La película nos sitúa en un estado de transición que se produce en una pareja octogenaria. Luego de haber descubierto una tarde, el gas prendido durante horas por su padre, y luego, a su madre sola en camisón mirando el abismo de la terraza de su edificio; su hija Malena, tomará una serie de decisiones que cambiarán la vida de esta pareja de jubilados. Pese a los ruegos de su padre, específicamente a que espere hasta cumplir ochenta; Malena direcciona cambios en su convivencia, en relación al bienestar de esta pareja de personas mayores: Samuel y Elsa.

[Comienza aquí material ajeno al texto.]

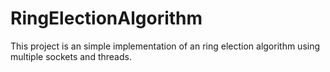 # RingElectionAlgorithm
This project is an simple implementation of an ring election algorithm using multiple sockets and threads.
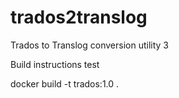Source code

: # trados2translog

Trados to Translog conversion utility 3

Build instructions test

docker build -t trados:1.0 .

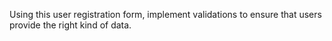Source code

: Using this user registration form, implement validations to ensure that users provide the right kind of data.
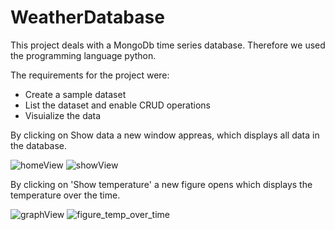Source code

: # WeatherDatabase

This project deals with a MongoDb time series database.
Therefore we used the programming language python.

The requirements for the project were:
- Create a sample dataset
- List the dataset and enable CRUD operations
- Visuialize the data

By clicking on Show data a new window appreas, which displays all data in the database.

![homeView](https://github.com/ChristopherReich/WeatherDatabase/assets/63394476/b5349e0e-4af3-4c75-b7a8-0efe80352d48)
![showView](https://github.com/ChristopherReich/WeatherDatabase/assets/63394476/6cb70872-76e2-4312-9b7f-906645d69f94)

By clicking on 'Show temperature' a new figure opens which displays the temperature over the time.

![graphView](https://github.com/ChristopherReich/WeatherDatabase/assets/63394476/ee6bdfa7-bb6f-4140-ac16-14ab3a2ac3c6)
![figure_temp_over_time](https://github.com/ChristopherReich/WeatherDatabase/assets/63394476/9a7af09a-0dad-4e14-9577-2a2ac6f1137d)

¿Qué es lo que verdaderamente necesita una persona que sufre alzheimer? ¿Cuáles son los caminos en una familia que atraviesa ésta situación en llevarlo adelante? ¿Quién tiene la razón? ¿Quién tiene derecho a elegir? ¿Es mejor estar cuidado por ayuda profesional o es mejor estar con quién uno quiere?

Éstos son algunos de los interrogantes que el espectador podrá hacerse a medida que uno ve la película, al identificarse con ésta familia. Cuando la responsabilidad del cuidado se invierte completamente entre un hijo y un padre. El encuentro y comunicación entre los ancianos se producirá con cierta dificultad. El amor se crea con el tiempo, y  a veces, al amor lo aparta la soledad. Ahora Elsa y Samuel, en diferentes espacios, se encuentran separados. Un aislamiento dado bajo la preocupación del bienestar de su hija. Elsa es internada en un geriátrico y su estado psíquico, siquiera le permite dar cuenta de ello. Paralelamente, el silencio y la oscuridad ocupa la casa, una casa sin Elsa. La soledad de Samuel, como una sensación de sentirse solo continua, pese a que Malena ahora ha contratado a Johanna, una empleada paraguaya cama adentro.

Los primeros días de esta convivencia, se resumen en enojo, desconfianza, discusiones e  incomodidad; que terminarán estresando a Malena. ¿Será por eso que esta mujer porteña terminará comportándose de manera cruel y hasta casi xenófoba con la joven paraguaya? ¿Será este trato, algo común que se manifiesta con las familias de clase media, clase media alta y /o clase alta que contratan este tipo de empleados cama adentro? Es interesante el trasfondo que despliega el personaje de Johanna en relación al trato, tipo de contratación, tipo de arreglo económico que estos trabajadores viven -y en los que encuentran, embebidos en situaciones de gran densidad emocional y conflictiva-.

 

Progresivamente, la convivencia y la tolerancia entre Samuel y Johanna, se irá apaciguando. Y hasta hará carne un hecho de injustica, en el que Samuel, defenderá el trabajo de Johanna pese a acusaciones de robo falsas y su incapacidad para leer. Se cuestiona por  sus actitudes y diálogos el corazón de Malena, altamente discriminatoria y por momentos, ausente de comprensión para con su padre.

Como grandes aliados,  en película: ellos dos, encontrando compañía y una gran ayuda uno del otro. Tardes de crucigramas y tardes de dictados de vocales, y luego palabras completas, que le enseñan a leer a Johanna. Su amistad es un ejemplo donde se trasciende la lógica paciente-enfermero y el film, una reivindicación a los valores de la compasión, la confidencia, la confianza y la solidaridad.

El vínculo de Samuel y Elsa, se hace presente en pequeños grandes momentos a lo largo del film, sin dejar de dar cuenta del avance irremediable de la enfermedad. En un angustiante presente, cercano a la muerte, Samuel hará todo y más para regocijar y alegrar a su mujer.  En la dificultad del hacer y el estar para el otro, el octogenario nos lleva al sentimiento más permanente de entrega hacia un otro, aquél a quién deseamos tener a nuestro lado durante toda la vida.